Now let's complete our test dataset by walking through the steps below:


  1. Drag the original cart table into the Subject table pane and the original cart_item table to the Table 2 pane and click Proceed.


2. Leave all fields on the General Settings page blank and click Continue.


3. Specify the primary key - foreign key relationship between the two tables and click Continue.


4. Review the column settings. Please set any columns that link to a reference table to Categorical, otherwise you'll break the references to this table. For our online shopping cart, this would be the product_id column in the cart_item table.


5. Click on Launch run and wait for the run to complete.


6. Scroll down to the Actions section of your run and click on Generate more data.


7. Lastly, drag the synthesized version of the cart table to the upload area, and click Generate to synthesize the final table of your test dataset.


Congratulations! You successfully synthesized a test dataset from your production data.


Conditioned test data

Obtaining useful results from legacy test data generators is a laborious task. First, you'll need a deep understanding of the business logic and rules that underpin your production data. This knowledge is necessary to specify the conditions in which certain values occur. These can be simple rules — 80% of cars sold cost less than 20,000 euros. But they can also be nested — cars that cost less than 20,000 euros are often compact city cars. Or describe behavioral patterns — customers visit a car dealer six times on average before buying a car.


MOSTLY AI saves you the effort of understanding and defining granular business rules. In fact, it automates the process of studying the data to formulate these rules. As an AI-powered synthetic data generator, it learns the patterns that are present in the production data, assigns probabilities to the conditions in which certain values occur, and synthesizes your test data accordingly.

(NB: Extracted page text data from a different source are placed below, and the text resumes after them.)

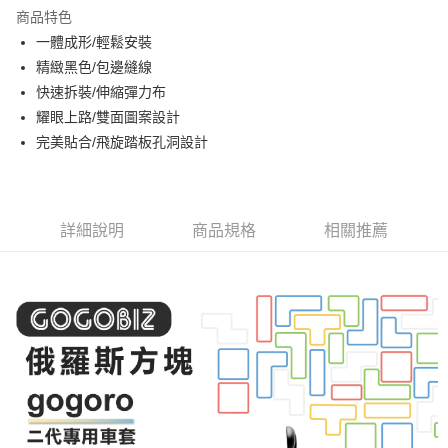
Apple Pay
商品特色
街口支付
一體成形/輕鬆安裝
精緻黑色/包邊縫線
悠遊付
快速拆裝/伸縮彈力布
全盈+PAY
耀眼上路/雙面圖案設計
完美貼合/飛旋踏板孔洞設計
AFTEE先享後付
相關說明
【關於「AFTEE先享後付」】
ATM付款
AFTEE先享後付是「在收到商品之後才付款」的支付方式。 讓您購物簡單
詳細說明
商品規格
相關推薦
便利好安心！
１．簡單：不需註冊會員、不需綁卡、不需儲值。
運送方式
２．便利：只要手機號碼，簡訊認證，即可結帳。
３．安心：先確認商品／服務後，再付款。
付款後全家取貨
每筆NT$60，滿NT$1,000(含以上)免運費
【「AFTEE先享後付」結帳流程】
１．於結帳方式選擇「AFTEE先享後付」後，將跳轉至「AFTEE先享後付」
付款後7-11取貨
結帳頁面，進行簡訊認證並確認金額後，即可完成結帳。
２．訂單成立數日內，您將收到繳費通知簡訊。
每筆NT$60，滿NT$1,000(含以上)免運費
３．收到繳費通知簡訊後14天內，點擊此簡訊中的連結，可透過四大超商／
ATM／網路銀行／等多元方式進行付款，方視為交易完成。
宅配
※ 請注意：結帳手續完成當下不需立刻繳費，但若您需要取消訂單，請聯絡
每筆NT$110
購買商品的店家。未經商家同意取消之訂單仍視為有效，需透過AFTEE先享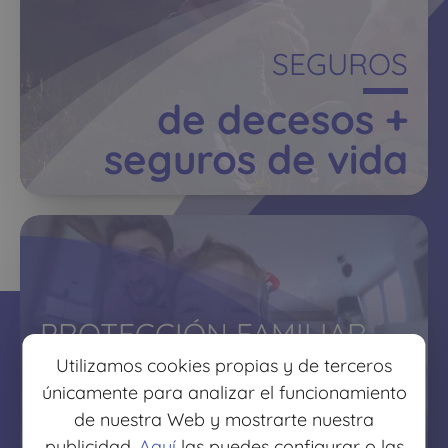
SEGUROS
de decesos +
seguros de vida
PROTECCIÓN FAMILIAR
Utilizamos cookies propias y de terceros
protege lo que más
únicamente para analizar el funcionamiento
quieres
de nuestra Web y mostrarte nuestra
publicidad.
Aquí
las puedes configurar o las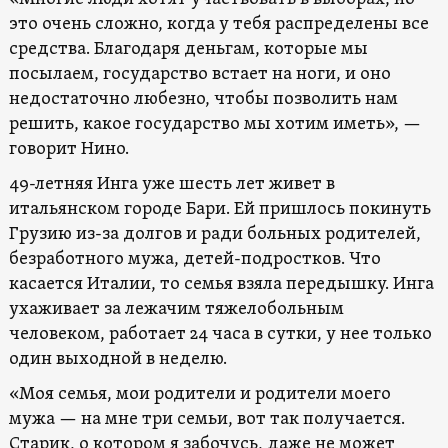
это очень сложно, когда у тебя распределены все
средства. Благодаря деньгам, которые мы
посылаем, государство встает на ноги, и оно
недостаточно любезно, чтобы позволить нам
решить, какое государство мы хотим иметь», —
говорит Нино.
49-летняя Инга уже шесть лет живет в
итальянском городе Бари. Ей пришлось покинуть
Грузию из-за долгов и ради больных родителей,
безработного мужа, детей-подростков. Что
касается Италии, то семья взяла передышку. Инга
ухаживает за лежачим тяжелобольным
человеком, работает 24 часа в сутки, у нее только
один выходной в неделю.
«Моя семья, мои родители и родители моего
мужа — на мне три семьи, вот так получается.
Старик, о котором я забочусь, даже не может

The resulting test data breathes realism and makes your product come alive before it's launched to its users.


Conclusion

With MOSTLY AI, the struggles of launching new products have become a thing of the past. In this deep-dive, you've experienced where the gains lie when creating a small test dataset, and how it can benefit and improve your work as a test engineer.


The Enterprise edition of MOSTLY AI allows you to scale these benefits to production databases that may well contain dozens of tables. You also wouldn't need to perform any manual tasks. Rather, the steps that you went through can be fully automated using its REST API.


Either way, whether you're using the Free or Enterprise edition, you're benefitting from a significantly improved turnaround time for your test cases and the ability to point out hidden defects in the codebase with ease. Test data will no longer be the bottleneck that keeps you from delivering value to your customers.